== Passage extrait

Ah et du coup, je pense que l'eau en bas qui te tue, avec les contrôles un peu difficiles à dompter, je trouve que c'est un peu sadique  :^_^: 

Sinon je pensais pour un control scheme, j'ai l'impression que ce serait hyper maniable si tu glisses ton doigt sur la hauteur à gauche, et l'avion suit la position du doigt sur l'axe y (instantanément ou avec une vitesse max, c'est à tester). Et éventuellement tu fais une sorte de stick virtuel pour l'axe X (vu qu'on s'en sert moins souvent) mais qui fonctionnerait n'importe où sur la hauteur. En gros ton doigt se déplace beaucoup sur la hauteur, et peu sur droite/gauche. Faudrait que je fasse un proof of concept mais j'ai l'impression que ça pourrait bien marcher.

- - - Mise à jour - - -

Je viens de tester sur ma nexus 7 2012, ça tourne bien aussi avec de très légers ralentissements parfois.
C'est beaucoup mieux les contrôles sur une tablette, du coup j'ai pu aller un peu plus loin et je suis moins frustré. Je me tape 10 heures d'avion demain donc je pourrai y passer un peu plus de temps.

----------


## Grhyll

Yeah merci :D

Pour les contrôles, le premier mode dont tu parles (stick flottant) est disponible :P Si tu vas dans les options, tu peux le choisir !
Le second dont tu parles, un mec d'un site de shoot-them-up m'a fait à peu près la même suggestion, et si update il y a, je rajouterai très probablement un mode de contrôle de ce genre. 
Ca a été beaucoup de boulot pour essayer de trouver un bon compromis, je crois qu'il n'y a pas de solution parfaite sur mobile :/ Par exemple tu parles d'inertie, mais j'ai totalement retiré toute l'inertie, donc c'est un autre paramètre qui doit te gêner, potentiellement la vitesse maximale assez basse. La suggestion qui se rapproche de la tienne, c'est d'avoir simplement l'avion qui suit le mouvement du doigt à partir du moment où il a été posé sur l'écran : le doigt monte, l'avion monte, etc... Ca permet d'être plus précis, mais je ne pourrais pas trop conserver la notion de vitesse max avec un modèle de déplacement comme ça, et ça pourrait fausser un peu la difficulté :/ 
Le stick, je pense qu'il y a une bonne part d'habitude. Ca ne sera jamais aussi précis qu'un bon gamepad, c'est clair, mais on s'améliore quand même assez vite !

====
== Données d'origine

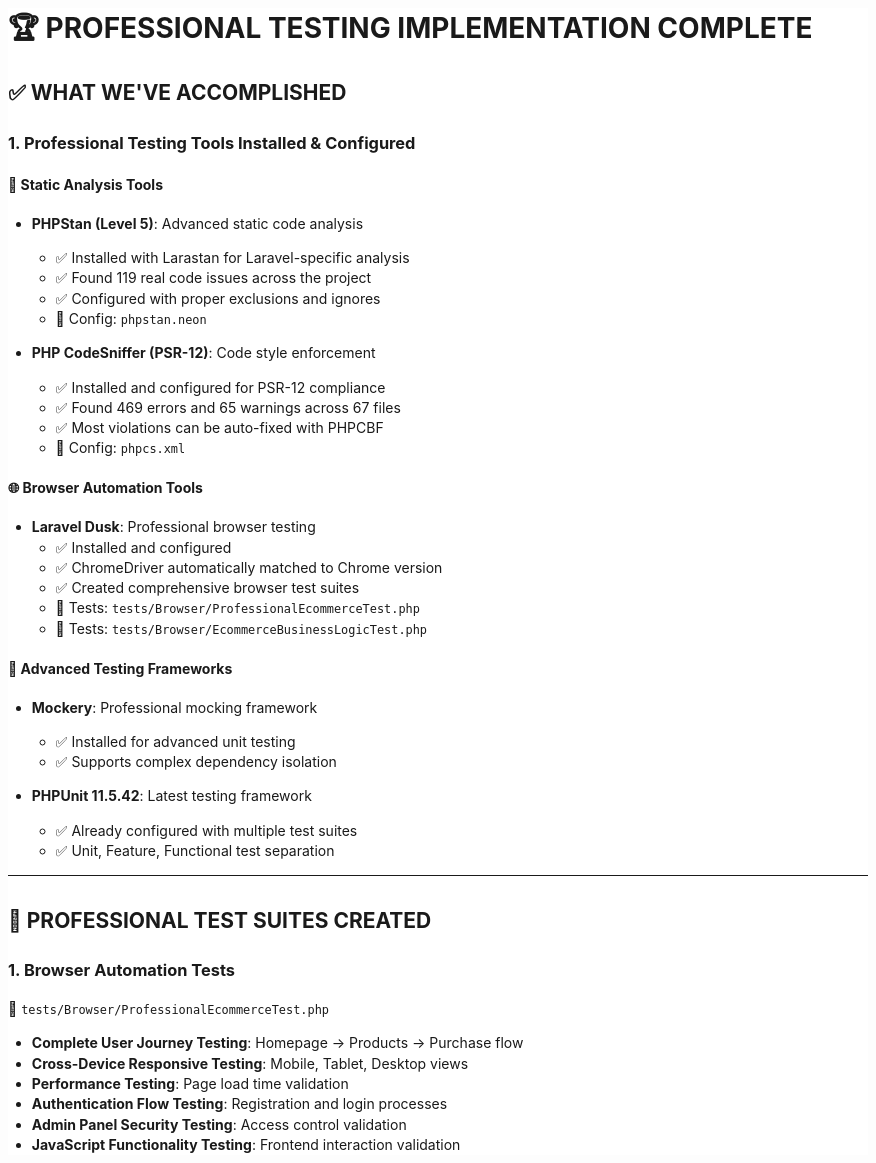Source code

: # 🏆 PROFESSIONAL TESTING IMPLEMENTATION COMPLETE

## ✅ **WHAT WE'VE ACCOMPLISHED**

### **1. Professional Testing Tools Installed & Configured**

#### **🔧 Static Analysis Tools**
- **PHPStan (Level 5)**: Advanced static code analysis
  - ✅ Installed with Larastan for Laravel-specific analysis
  - ✅ Found 119 real code issues across the project
  - ✅ Configured with proper exclusions and ignores
  - 📄 Config: `phpstan.neon`

- **PHP CodeSniffer (PSR-12)**: Code style enforcement
  - ✅ Installed and configured for PSR-12 compliance  
  - ✅ Found 469 errors and 65 warnings across 67 files
  - ✅ Most violations can be auto-fixed with PHPCBF
  - 📄 Config: `phpcs.xml`

#### **🌐 Browser Automation Tools**
- **Laravel Dusk**: Professional browser testing
  - ✅ Installed and configured
  - ✅ ChromeDriver automatically matched to Chrome version
  - ✅ Created comprehensive browser test suites
  - 📄 Tests: `tests/Browser/ProfessionalEcommerceTest.php`
  - 📄 Tests: `tests/Browser/EcommerceBusinessLogicTest.php`

#### **🧪 Advanced Testing Frameworks**
- **Mockery**: Professional mocking framework
  - ✅ Installed for advanced unit testing
  - ✅ Supports complex dependency isolation
  
- **PHPUnit 11.5.42**: Latest testing framework
  - ✅ Already configured with multiple test suites
  - ✅ Unit, Feature, Functional test separation

---

## 🎯 **PROFESSIONAL TEST SUITES CREATED**

### **1. Browser Automation Tests**
📄 `tests/Browser/ProfessionalEcommerceTest.php`
- **Complete User Journey Testing**: Homepage → Products → Purchase flow
- **Cross-Device Responsive Testing**: Mobile, Tablet, Desktop views
- **Performance Testing**: Page load time validation
- **Authentication Flow Testing**: Registration and login processes
- **Admin Panel Security Testing**: Access control validation
- **JavaScript Functionality Testing**: Frontend interaction validation
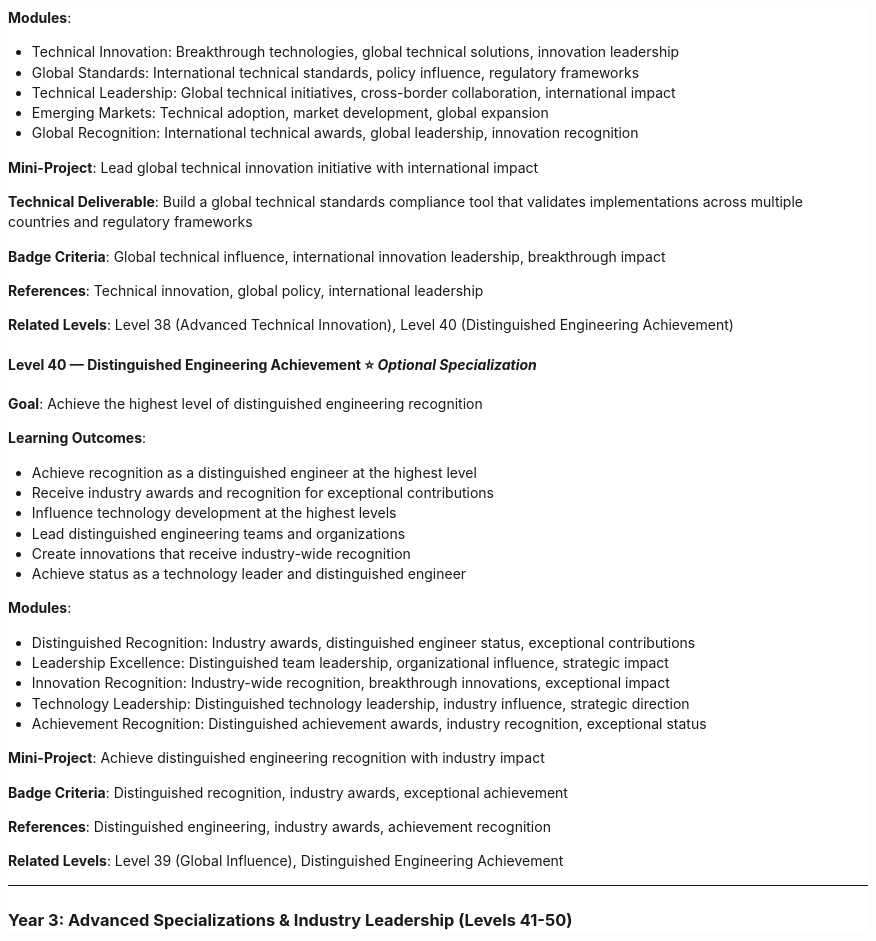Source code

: **Modules**:
- Technical Innovation: Breakthrough technologies, global technical solutions, innovation leadership
- Global Standards: International technical standards, policy influence, regulatory frameworks
- Technical Leadership: Global technical initiatives, cross-border collaboration, international impact
- Emerging Markets: Technical adoption, market development, global expansion
- Global Recognition: International technical awards, global leadership, innovation recognition

**Mini-Project**: Lead global technical innovation initiative with international impact

**Technical Deliverable**: Build a global technical standards compliance tool that validates implementations across multiple countries and regulatory frameworks

**Badge Criteria**: Global technical influence, international innovation leadership, breakthrough impact

**References**: Technical innovation, global policy, international leadership

**Related Levels**: Level 38 (Advanced Technical Innovation), Level 40 (Distinguished Engineering Achievement)

#### Level 40 — Distinguished Engineering Achievement ⭐ *Optional Specialization*
**Goal**: Achieve the highest level of distinguished engineering recognition

**Learning Outcomes**:
- Achieve recognition as a distinguished engineer at the highest level
- Receive industry awards and recognition for exceptional contributions
- Influence technology development at the highest levels
- Lead distinguished engineering teams and organizations
- Create innovations that receive industry-wide recognition
- Achieve status as a technology leader and distinguished engineer

**Modules**:
- Distinguished Recognition: Industry awards, distinguished engineer status, exceptional contributions
- Leadership Excellence: Distinguished team leadership, organizational influence, strategic impact
- Innovation Recognition: Industry-wide recognition, breakthrough innovations, exceptional impact
- Technology Leadership: Distinguished technology leadership, industry influence, strategic direction
- Achievement Recognition: Distinguished achievement awards, industry recognition, exceptional status

**Mini-Project**: Achieve distinguished engineering recognition with industry impact

**Badge Criteria**: Distinguished recognition, industry awards, exceptional achievement

**References**: Distinguished engineering, industry awards, achievement recognition

**Related Levels**: Level 39 (Global Influence), Distinguished Engineering Achievement

---

### **Year 3: Advanced Specializations & Industry Leadership (Levels 41-50)**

====

Prolongez la discussion de forum sur les commandes tactiles du jeu en reprenant juste après son dernier message.

Bon en tout cas merci pour ces retours ^^ 
Il y a plein de gens autour de moi, sur FB, par sms, qui me soutiennent et testent l'app, ça fait vraiment plaisir ! Durant ces derniers jours (et notamment quand j'ai envoyé des mails aux journalistes), plus le temps passait, plus j'étais persuadé que Red Skies est quand même un peu merdique XD Et là c'est enfin sorti, ça va un peu mieux  ::):  (Bon, je considère toujours pas que c'est l'oeuvre du siècle, mais pour le coup ça serait également un peu manquer d'objectivité !)

----------


## schouffy

Je crois que y'a un adage qui dit que si tu sors ton app/jeu/société sans en avoir un peu honte, ça veut sans doute dire que tu l'as sorti trop tard  :^_^: 
Je vais de ce pas dans les options!
T'as raison sur le fait que ça rendrait le jeu plus facile. Mais moi j'aime les jeux où le joueur se sent puissant. Tu vas pas reprocher à ton jeu d'être trop maniable  ::P:  Et au pire augmente la difficulté. ça fera Red Skies 2!

----------


## Poussin Joyeux

Au fait, j'ai pas trouvé de 'bouton' pour quitter le jeu simplement. C'est fait exprès ?  ::P: 
Sinon niveau benchmark je suis sur un Galaxy Note 3 et ça tourne impec.
Et je mettrai bien sûr une évaluation demain (ça vaut le coup !).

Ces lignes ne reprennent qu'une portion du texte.